_EXTRACT TO READ_

__________________________________________________

August 27, 2020

Covering COVID-19 is a daily Poynter briefing of story ideas about the coronavirus and other timely topics for journalists, written by senior faculty Al Tompkins. Sign up here to have it delivered to your inbox every weekday morning.

While Hurricane Laura was still 200 miles offshore, the National Hurricane Center warned that the storm carries a surge that the NHC said is “unsurvivable.” The Hurricane Center is not known for overstatements.

As the sun rises on Thursday, we realize the size of the relief effort that America will have to launch while managing wildfires in California, a pandemic that keeps us separated and rising racial tensions that will not be ignored.

Compassion fatigue is not a luxury we can afford.

Only yesterday, the humanitarian aid organization Mercy Corp sent me an email that said, “Yesterday in Afghanistan, flash floods killed over 100 people and destroyed hundreds of homes. Ongoing monsoons and landslides in India and Nepal have displaced millions. In Kenya, severe drought is disrupting food supplies.” In normal circumstances, images on the evening news and photos on social media of any of these emergencies would be enough to stir an outpouring. But now we are consumed by dueling emergencies coming from every direction.

That phrase, “compassion fatigue,” is a real thing. It is a set of symptoms, not a physical condition. People who train caregivers about compassion fatigue describe circumstances exactly like what journalists experience:

Unlike burnout, which is defined as workload stress, compassion fatigue is secondary stress from exposure to suffering, and it is unique to caring professions. If not addressed, compassion fatigue can lead to burnout.

FOX34 in Lubbock, Texas, talked with health care workers who said all of the overwhelming public support that labeled them “heroes” a couple of months ago is waning. It is as if the public, now consumed with sending kids back to school and trying to get back to a work routine, has moved on.

WTVF in Nashville recently explored how health care workers can become numb to the suffering of others. As I read the story, it occurred to me that maybe we all should pay attention:

Health care workers around the United States are treating COVID-19 for the sixth month straight.

__________________________________________________

_Multi-view image geometry data_
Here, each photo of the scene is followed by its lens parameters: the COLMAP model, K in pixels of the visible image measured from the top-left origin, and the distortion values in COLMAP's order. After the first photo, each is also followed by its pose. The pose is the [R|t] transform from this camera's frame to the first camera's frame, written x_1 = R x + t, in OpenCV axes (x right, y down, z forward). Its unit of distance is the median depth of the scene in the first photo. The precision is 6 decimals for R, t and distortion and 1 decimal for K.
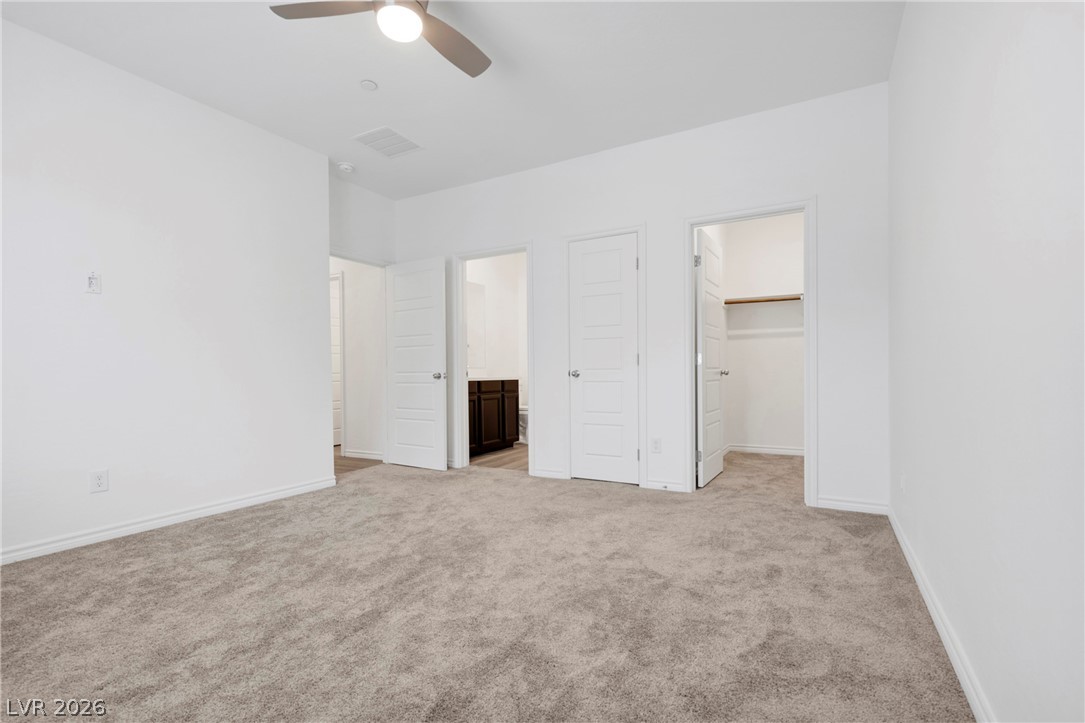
lens RADIAL K [[500.9, 0, 542.9], [0, 500.9, 367.6], [0, 0, 1]] dist [0.014229, -0.000364]
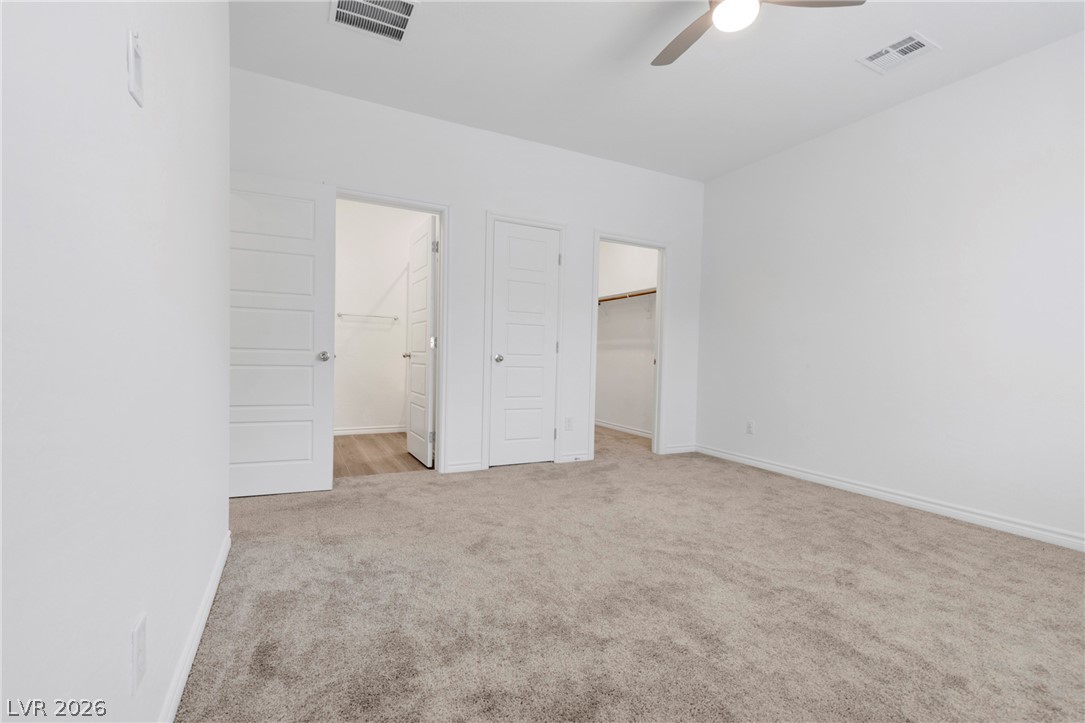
lens RADIAL K [[500.9, 0, 545.1], [0, 500.9, 361.1], [0, 0, 1]] dist [0.014229, -0.000364]
pose [[0.547830, 0.018354, 0.836388, -0.758193], [-0.040625, 0.999163, 0.004683, 0.010691], [-0.835603, -0.036544, 0.548117, 0.433039]]
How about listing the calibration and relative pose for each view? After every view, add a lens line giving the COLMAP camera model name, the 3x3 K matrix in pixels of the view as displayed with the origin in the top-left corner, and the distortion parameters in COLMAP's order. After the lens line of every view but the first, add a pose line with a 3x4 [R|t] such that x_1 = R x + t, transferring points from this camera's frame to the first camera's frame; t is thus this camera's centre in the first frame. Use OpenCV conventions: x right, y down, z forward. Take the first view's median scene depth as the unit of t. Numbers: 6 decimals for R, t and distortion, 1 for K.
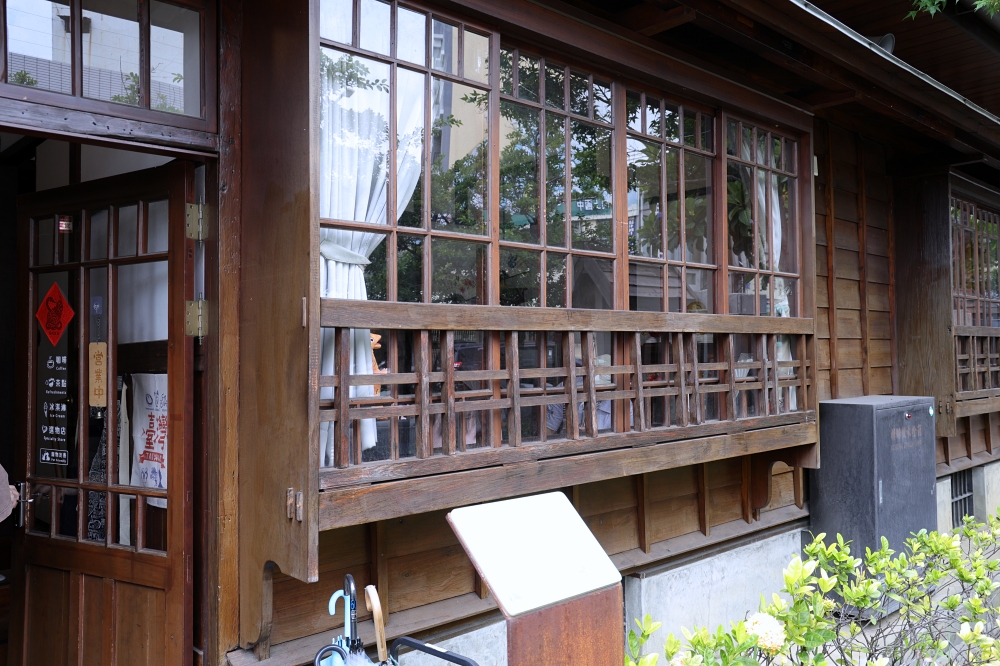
lens RADIAL K [[839.2, 0, 496.4], [0, 839.2, 333.8], [0, 0, 1]] dist [-0.003962, 0.004899]
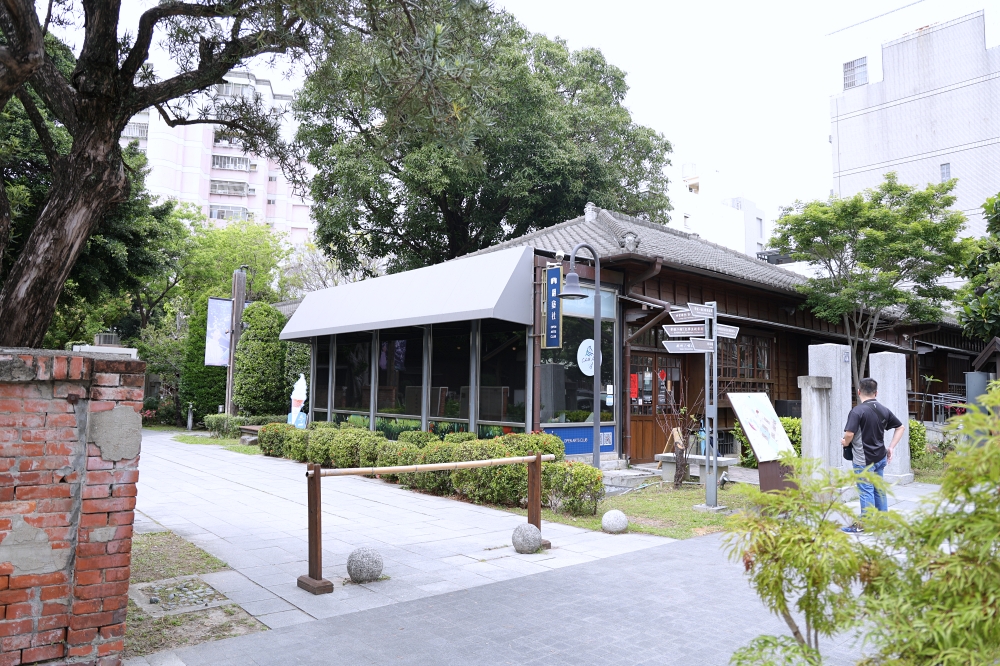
lens RADIAL K [[687.6, 0, 501.5], [0, 687.6, 334.2], [0, 0, 1]] dist [-0.037243, 0.017510]
pose [[0.999124, 0.035185, -0.022644, -1.540161], [-0.036372, 0.997860, -0.054339, -0.015059], [0.020684, 0.055115, 0.998266, -4.137734]]
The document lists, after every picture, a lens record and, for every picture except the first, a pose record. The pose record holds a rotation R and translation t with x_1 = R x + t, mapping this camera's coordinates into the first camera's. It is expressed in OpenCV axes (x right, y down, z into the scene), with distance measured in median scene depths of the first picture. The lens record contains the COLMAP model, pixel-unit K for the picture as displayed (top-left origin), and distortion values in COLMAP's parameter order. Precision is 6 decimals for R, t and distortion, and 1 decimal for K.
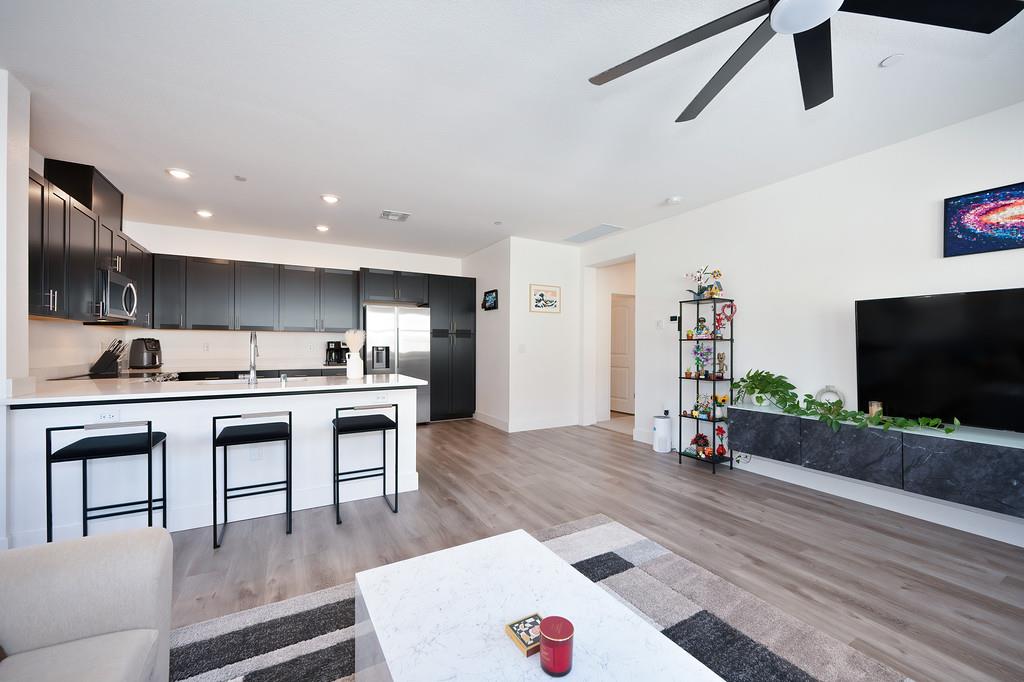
lens RADIAL K [[405.8, 0, 524.3], [0, 405.8, 345.4], [0, 0, 1]] dist [-0.001537, -0.001375]
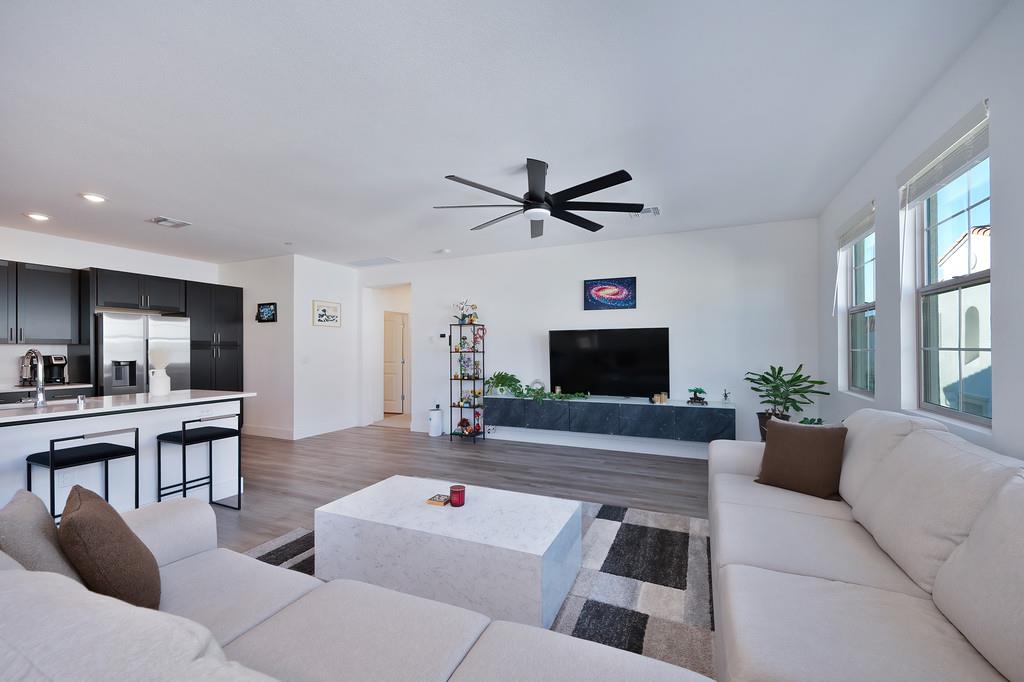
lens RADIAL K [[405.8, 0, 519.7], [0, 405.8, 348.1], [0, 0, 1]] dist [-0.001537, -0.001375]
pose [[0.807516, -0.003927, 0.589832, -0.253885], [0.008591, 0.999950, -0.005104, -0.018690], [-0.589783, 0.009189, 0.807510, -0.272747]]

__________________________________________________

_EXERCISE INSTRUCTIONS_
(a) In the compassion fatigue briefing, write out everything from "August 27, 2020" down to "every weekday morning.".
(b) Answer these questions from the compassion fatigue briefing:
(i) How far offshore was Hurricane Laura when the National Hurricane Center issued its warning?
(ii) In which country did flash floods kill over 100 people?
(iii) Which station explored how health care workers can become numb to the suffering of others?

_OUTPUTS BY TASK_
(a)
August 27, 2020

Covering COVID-19 is a daily Poynter briefing of story ideas about the coronavirus and other timely topics for journalists, written by senior faculty Al Tompkins. Sign up here to have it delivered to your inbox every weekday morning.

(b)
(i) 200 miles
(ii) Afghanistan
(iii) WTVF in Nashville